Earlier this month, a new perfume, Scent of the Metaverse, went on sale at iconic London department store Harvey Nichols. But this wasn't any ordinary scent; it was created by a decentralized autonomous organization (DAO) under the aegis of niche fragrance house Rook Perfumes.

Members of the DAO purchased an NFT "access ticket," which granted them access to a months-long educational experience exploring what goes into a fragrance, before they collaborated on the creation of Scent of the Metaverse.

"They're now co-owners of the fragrance, of every part of it," Rook Perfumes founder Nadeem Crowe told Decrypt. "The formula, the packaging, the design, the final formula in any of the cosmetic clearances I had to go through—and everybody that was involved was named on the Scent of the Metaverse packaging."

Rook Perfumes built on its existing relationship with Harvey Nichols to get Scent of the Metaverse onto the store's shelves, Crowe explained. "They were very interested in the concept of the Scent of the Metaverse—I think primarily because they liked the way it smelt," he said. The novel path to its creation was "secondary" to the department store, he said—but it did mean that the DAO had to approve its going on sale in the store.


"I think I would have been surprised if anybody would have said, 'No, I don't want it on the shelves of Harvey Nichols,'" Crowe said. "If they'd all said 'Absolutely not, we don't want it there,' for whatever reason, then sure, I wouldn't have put it on sale there."

The scent of an idea

Crowe conceived of the idea during the COVID-19 lockdown, enlisting the help of Melissa Gilmour—founder of Web3 creative studio Lily & Piper—to bring the DAO to fruition.

"We came up with this concept of inviting a group of people mainly interested in scent from a different perspective to create a fragrance with me," he explained, "to give their sense of what a scent of the metaverse would smell like, and to become co-owners of that scent."

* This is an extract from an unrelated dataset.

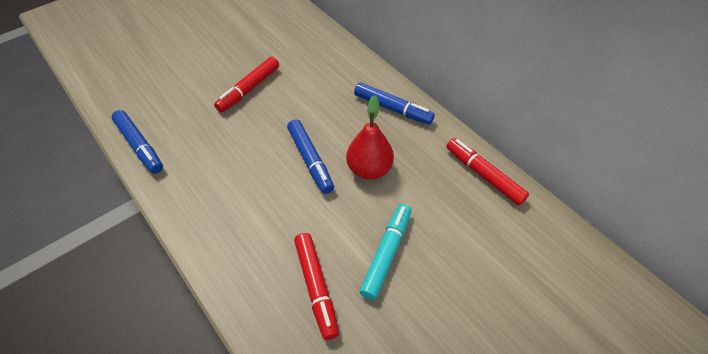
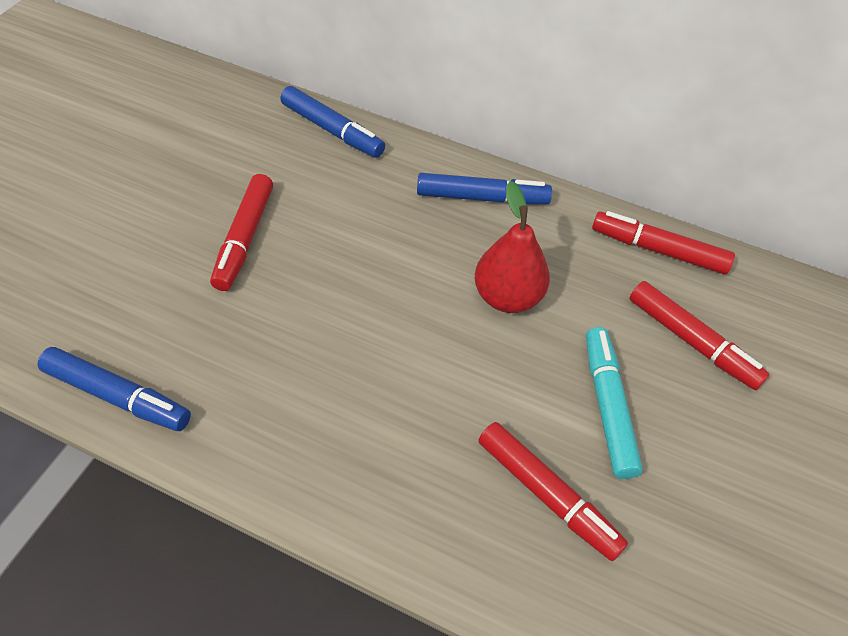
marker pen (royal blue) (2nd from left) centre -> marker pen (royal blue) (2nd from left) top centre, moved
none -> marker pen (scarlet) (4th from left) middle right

"At the time, it felt almost like you had to kind of bend your brain a bit to think about how it would work," Gilmour said. "We didn't really have any idea of how this was going to evolve."


Creating the fragrance with the DAO was "a mixture of open discussions between the purchasers of the NFT, myself, and Warren the graphic designer," Crowe said, with the group discussing "different art forms, ideas, notions of the metaverse that the scent could take inspiration from." Those ideas went onto an "interactive whiteboard" to be voted on by members of the DAO.

Because scent samples are considered a dangerous good by the postal service as they're flammable, regularly updating members of the DAO on the current makeup of the scent was challenging. For that reason, Crowe himself acted as the final arbiter of the decision-making process. "We set out boundaries from the beginning that ultimately, it was always going to be as me as the perfumer's interpretation of those contributions from the group," he said.

"My experience has been [that] it's a bit like a hive—you need a queen bee," said Gilmour, who explained that DAOs need a "motivating force" to bring people together. "It's this age-old thing of needing a charismatic leader," she added.

"The diplomacy of that is complicated to negotiate," said Crowe. "For us, it's about producing an end product that would be desirable and interesting. It wasn't necessarily about making sure each individual in the group loves the final scent and wanted it to be their signature perfume."

And while sending out samples might make fully decentralized production more possible, he added, "keeping everybody happy gets even more difficult because you end up with this sort of mishmash and soup of opinions."

Using Web3 with integrity

He was dismissive of fragrance houses who've attempted to "jump on the bandwagon" of Web3 without embracing the philosophy underpinning it.

"It's very easy to put the word 'cyber' in front of a product, put some LEDs on the label, stuff it in a box and say, 'This is an NFT and it's related to the metaverse,'" he said. "What Melissa had come up with was a much more innovative way of using the NFT technology with integrity."


As for the scent itself, it's an "unusual" fragrance, Crowe said. Rook Perfumes' own notes describe it as having notes of "white smoke, warm circuitry, digital rose, and celestial incense." It was, Crowe said, "important to me to make a fragrance that connected that world of holographic art and almost synthetic materials and medium with a world of nature."

That meant adapting the natural ingredients used by Rook Perfumes to "have a more synthetic, I guess, 'AI' sense about them," he explained. A "very, very big dose" of rose oxide is coupled with olibanum vulcain resin. That, he said, conjures up memories of cleaning dust out of old desktop computers, the smell of warm laser printer paper and hot capacitors.

Incense, meanwhile, riffs off the "ethereal, almost spiritual" feel of NFT artwork. "I think scent is always a sense that's slightly left behind in the worlds of gaming and the worlds of art," Crowe added.

"When you look months in, months on, and we're now in a luxury retailer in Knightsbridge, it's been quite a journey," he said. "Not an easy one. But quite a journey, from this concept of metaverse and digital art into ownership of a product that's now on on the shelf in what I've always called the terrestrial world."